:: Extracted text ::

◆ ◆ ◆ ◆ ◆

The court rejects Defendants’ contention that Plaintiffs’ remedy is against third part [y] Verderose, who, in effect, arranged the financial transaction in question. There is no indication in the record that Plaintiffs, at any time, in placing $25,000 directly into an account of Defendants, believed, should have believed, or had reason to believe that the monies placed in Defendants’ ac *210 count were for the benefit of Verderose in any fashion.

The court also found CMG and the Lineses were jointly and severally liable. CMG and the Lineses timely appeal, and we have jurisdiction pursuant to Arizona Revised Statutes (“A.R.S.”) section 12-2101(B) (2003).

ANALYSIS

¶ 8 We review de novo the trial court’s grant of summary judgment and the court’s application of the law. Andrews v. Blake, 205 Ariz. 236, 240, ¶ 12, 69 P.3d 7, 11 (2003). The availability of equitable relief and equitable defenses is also subject to our de novo review. See id. Fashioning an equitable remedy is within the trial court’s discretion, and it will not be disturbed on appeal absent an abuse thereof. See City of Tucson v. Clear Channel Outdoor, Inc., 218 Ariz. 172, 188, ¶ 55, 181 P.3d 219, 235 (App.2008); see also Marco C. v. Sean C., 218 Ariz. 216, 218 ¶ 4, 181 P.3d 1137, 1139 (App.2008) (“To soundly exercise its discretion, the court must also correctly apply the law.”). Summary judgment is proper only if no genuine issues of material fact exist and the moving party is entitled to judgment as a matter of law. Orme Sch. v. Reeves, 166 Ariz. 301, 309, 802 P.2d 1000, 1008 (1990); Ariz. R. Civ. P. 56(c)(1).

◆ ◆ ◆ ◆ ◆

:: Extracted records ::
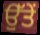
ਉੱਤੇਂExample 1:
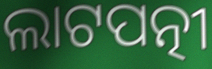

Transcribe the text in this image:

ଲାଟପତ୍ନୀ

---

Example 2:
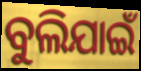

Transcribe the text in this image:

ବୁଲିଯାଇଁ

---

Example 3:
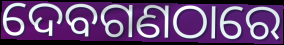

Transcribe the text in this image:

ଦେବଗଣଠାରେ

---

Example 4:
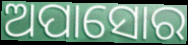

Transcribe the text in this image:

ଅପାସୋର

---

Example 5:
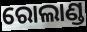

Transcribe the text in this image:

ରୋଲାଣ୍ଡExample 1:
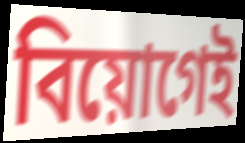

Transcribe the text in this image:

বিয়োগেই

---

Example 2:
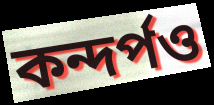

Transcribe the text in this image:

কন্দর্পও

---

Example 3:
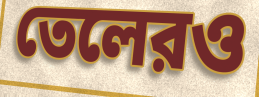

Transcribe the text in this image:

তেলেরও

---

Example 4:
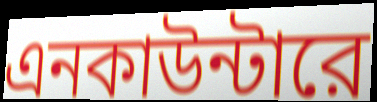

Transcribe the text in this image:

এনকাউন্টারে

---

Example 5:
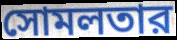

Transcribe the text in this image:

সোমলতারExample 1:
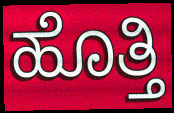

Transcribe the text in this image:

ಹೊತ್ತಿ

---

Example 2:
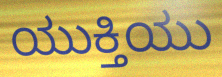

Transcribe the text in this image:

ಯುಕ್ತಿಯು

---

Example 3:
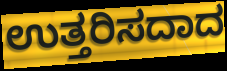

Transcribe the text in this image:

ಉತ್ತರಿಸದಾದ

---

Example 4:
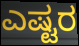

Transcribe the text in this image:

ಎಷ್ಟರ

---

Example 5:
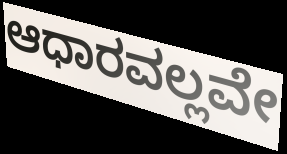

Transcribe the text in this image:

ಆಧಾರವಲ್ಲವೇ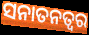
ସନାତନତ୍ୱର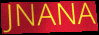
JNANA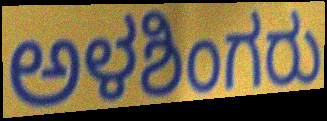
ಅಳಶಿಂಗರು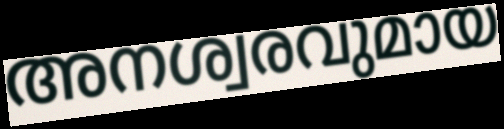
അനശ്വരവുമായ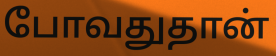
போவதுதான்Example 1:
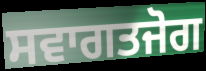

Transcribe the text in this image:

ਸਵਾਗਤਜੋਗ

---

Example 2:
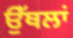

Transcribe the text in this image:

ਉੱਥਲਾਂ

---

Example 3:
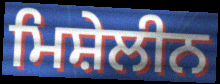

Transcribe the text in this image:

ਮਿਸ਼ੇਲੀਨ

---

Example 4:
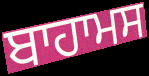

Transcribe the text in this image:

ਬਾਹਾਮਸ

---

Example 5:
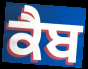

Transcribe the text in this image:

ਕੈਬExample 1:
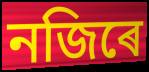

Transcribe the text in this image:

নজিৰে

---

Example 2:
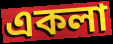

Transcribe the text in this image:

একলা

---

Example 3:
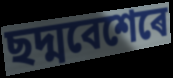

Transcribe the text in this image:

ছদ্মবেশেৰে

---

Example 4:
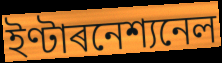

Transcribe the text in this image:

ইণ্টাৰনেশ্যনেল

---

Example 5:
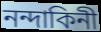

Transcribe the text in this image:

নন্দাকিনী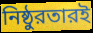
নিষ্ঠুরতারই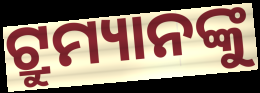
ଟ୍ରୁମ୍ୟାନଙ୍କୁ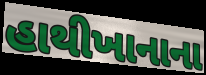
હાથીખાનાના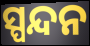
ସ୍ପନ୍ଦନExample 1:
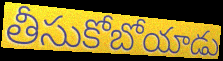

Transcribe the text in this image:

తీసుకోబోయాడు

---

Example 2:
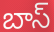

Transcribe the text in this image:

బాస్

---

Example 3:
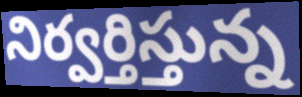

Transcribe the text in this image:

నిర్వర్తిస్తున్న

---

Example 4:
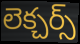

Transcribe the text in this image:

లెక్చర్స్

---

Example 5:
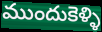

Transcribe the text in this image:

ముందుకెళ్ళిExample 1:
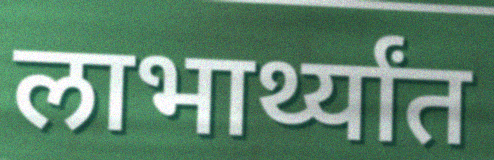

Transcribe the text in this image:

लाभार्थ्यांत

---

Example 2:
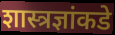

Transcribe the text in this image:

◆ ◆ ◆ ◆ ◆

:: Task description ::
According to the court opinion excerpt, how much money did Plaintiffs place directly into an account of Defendants? Rely only on the court opinion excerpt above.

:: Response to this exercise ::
$25,000.